Re: The Nature of Contingency: Quantum Physics as Modal Realism

2022-03-02 Thread Tomas Pales

On Wednesday, March 2, 2022 at 10:07:22 PM UTC+1 meeke...@gmail.com wrote:

>
>
> On 3/2/2022 12:58 PM, Tomas Pales wrote:
>
>
> On Wednesday, March 2, 2022 at 9:11:34 PM UTC+1 meeke...@gmail.com wrote:
>
>>
>>
>> On 3/2/2022 2:41 AM, Tomas Pales wrote:
>>
>>
>> On Wednesday, March 2, 2022 at 4:28:48 AM UTC+1 meeke...@gmail.com wrote:
>>
>>>
>>>
>>> On 3/1/2022 4:00 PM, Tomas Pales wrote:
>>>
>>>
>>> On Wednesday, March 2, 2022 at 12:17:43 AM UTC+1 meeke...@gmail.com 
>>> wrote:
>>>
>>>>
>>>>
>>>> On 3/1/2022 1:59 PM, Tomas Pales wrote:
>>>>
>>>>
>>>> On Tuesday, March 1, 2022 at 8:14:31 PM UTC+1 meeke...@gmail.com wrote:
>>>>
>>>>
>>>> But before we can assess whether something has a consistent description 
>>>> we need to specify the description precisely. With a vague description we 
>>>> may be missing an inconsistency lurking somewhere in it or there may 
>>>> appear 
>>>> to be an inconsistency that is not really there. For example, if we try to 
>>>> describe a quantum object in terms of classical physics the description 
>>>> will not be precise enough and the assumptions inherent in those terms 
>>>> will 
>>>> be contradictory. The ideal description would reveal the complete 
>>>> structure 
>>>> of the object down to empty sets but we can't physically probe objects 
>>>> around us to that level.
>>>>
>>>>
>>>> I think that's a cheat.   It's not that classical physics was 
>>>>> imprecise.  It was just wrong.  QM and Newtonian mechanics even have 
>>>>> different ontologies.  If you're wrong about the subject matter no amount 
>>>>> of logic will correct that.  Logic only explicates what is implicit in 
>>>>> the 
>>>>> premises.  It's a cheat to appeal to an ideal description when you have 
>>>>> no 
>>>>> way of producing such a description  or knowing if you have achieved it 
>>>>> or 
>>>>> even knowing whether one exists .

Data excerpts
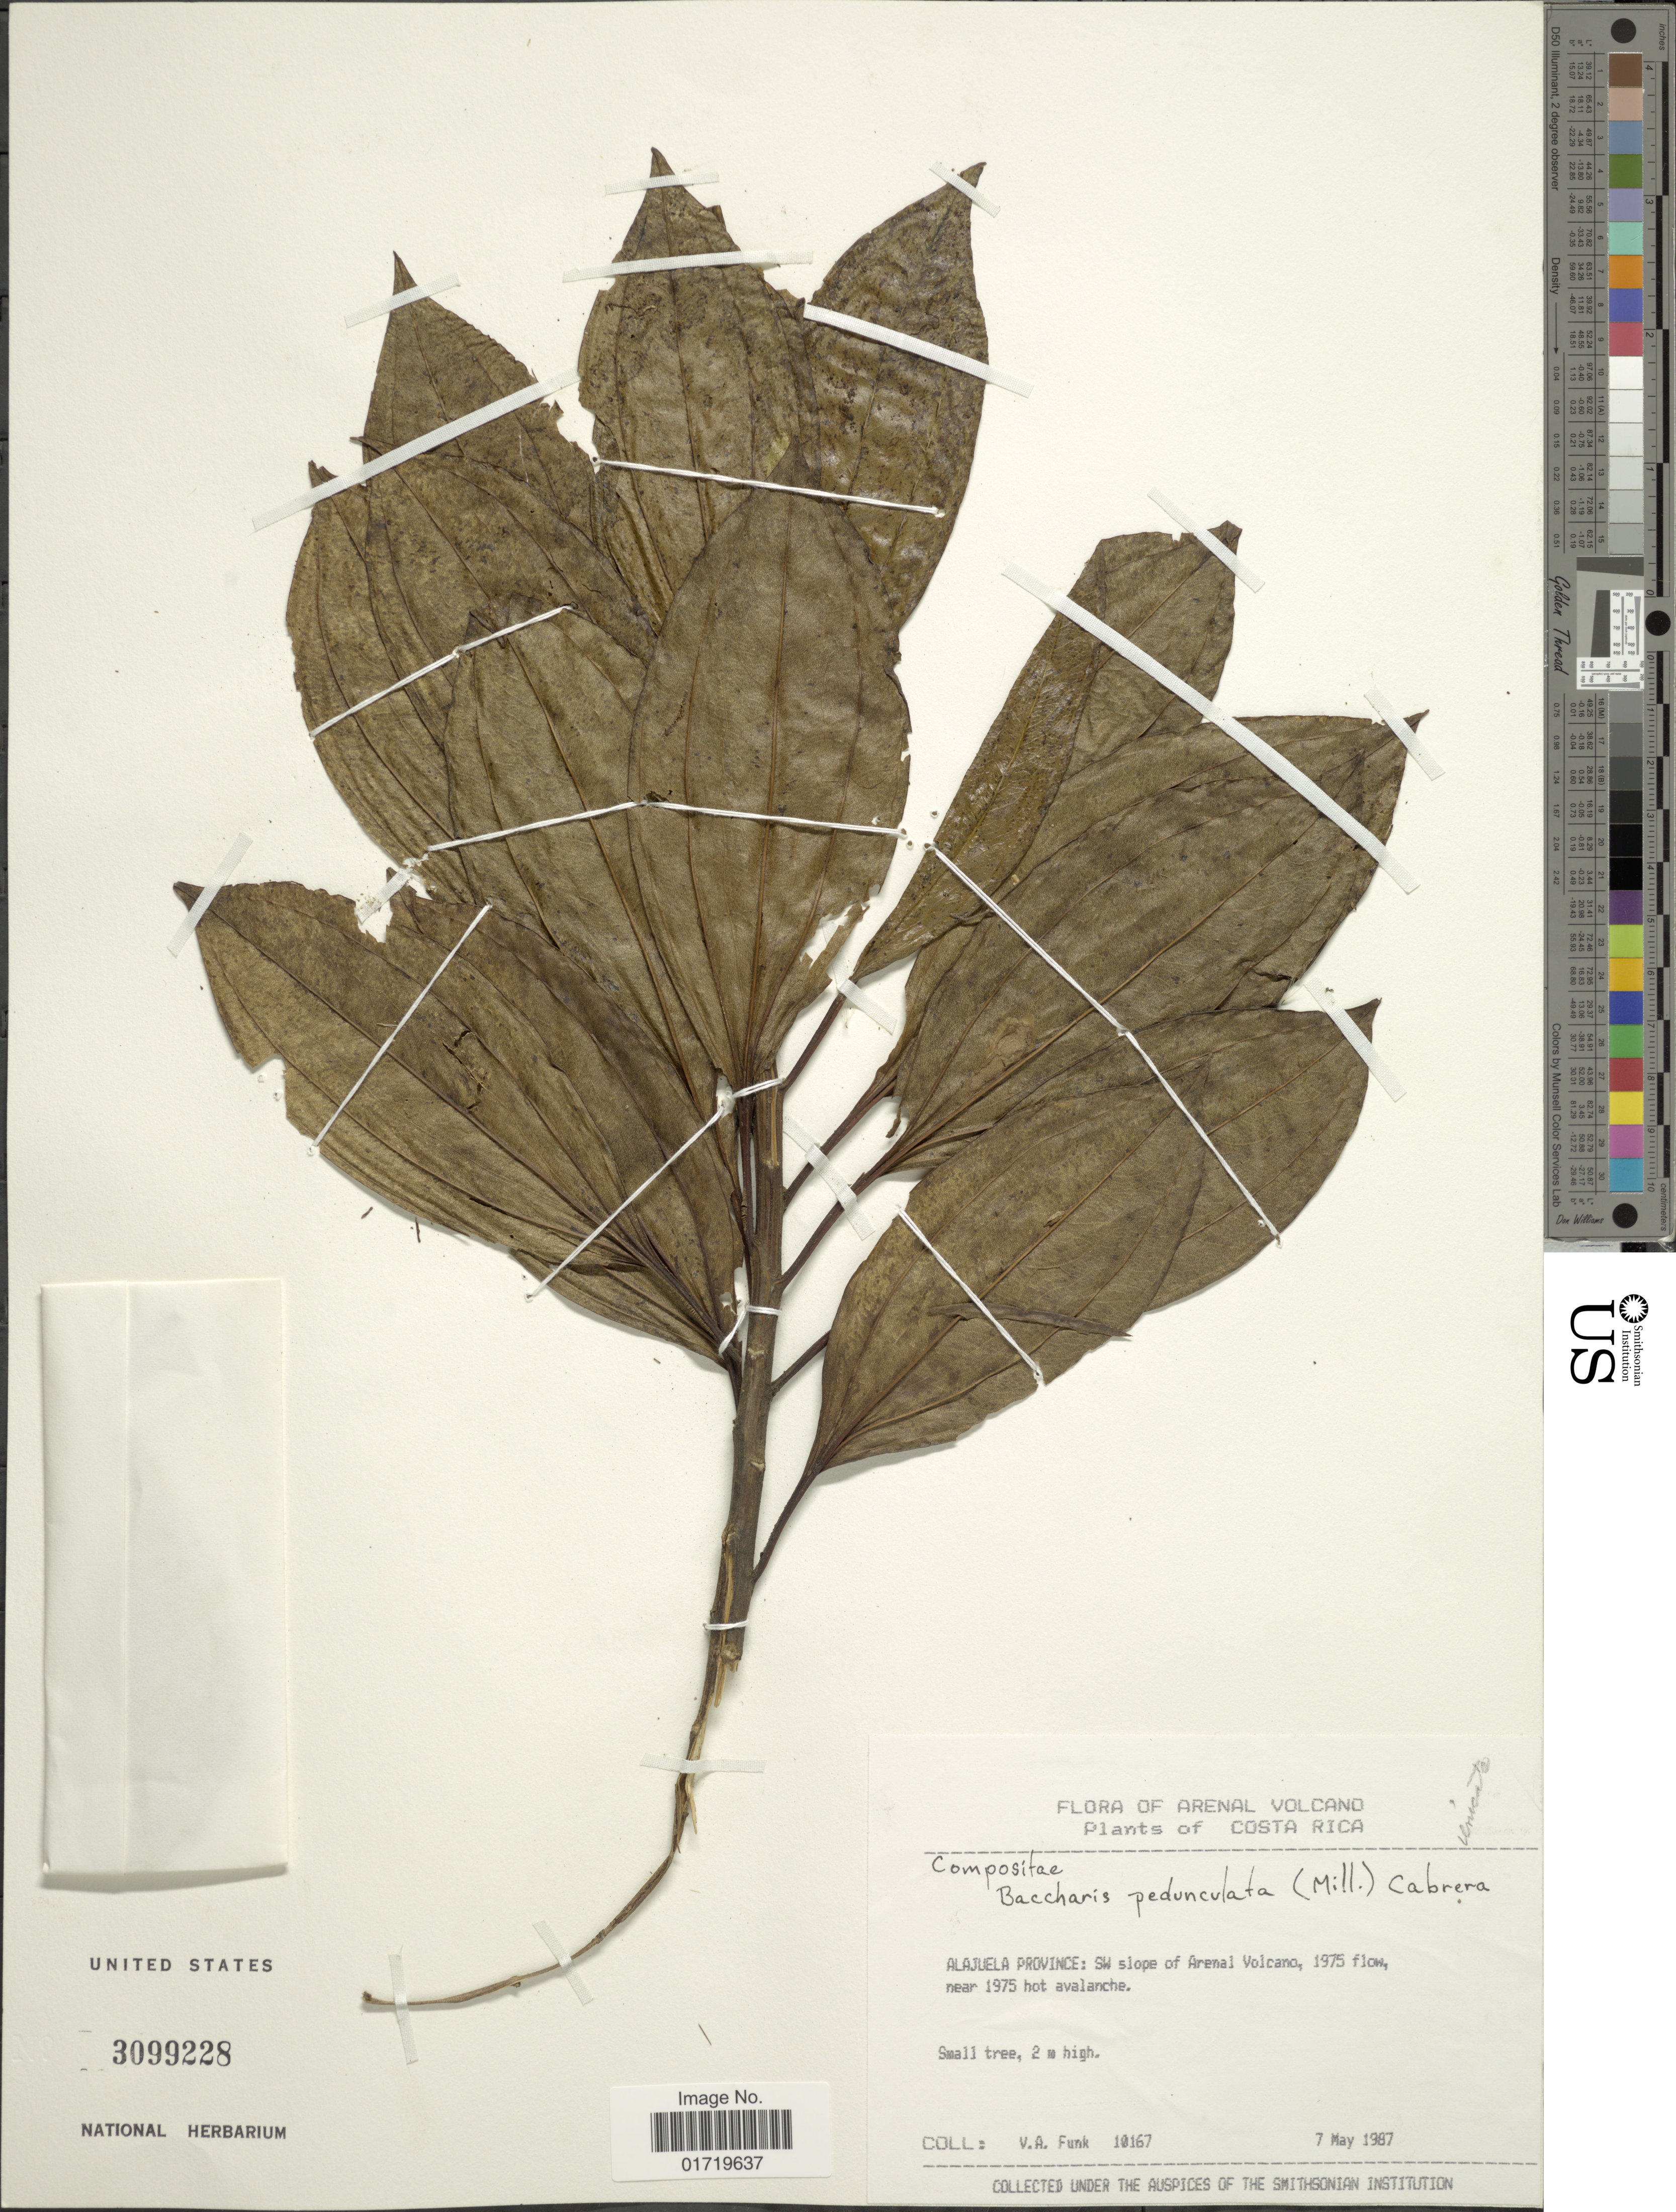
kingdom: Plantae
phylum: Tracheophyta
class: Magnoliopsida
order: Asterales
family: Asteraceae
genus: Baccharis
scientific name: Baccharis pedunculata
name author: (Mill.) Cabrera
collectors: V. Funk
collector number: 10167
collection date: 1987-05-07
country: Costa Rica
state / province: Alajuela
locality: Alajuela Province: SW slope of Arenal Volcano, 1975 flow, near 1975 hot avalanche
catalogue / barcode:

* _What needs to be done_
In the email thread on quantum physics as modal realism, what would the ideal description of an object reveal?

* _Problem solution_
The complete structure of the object down to empty sets.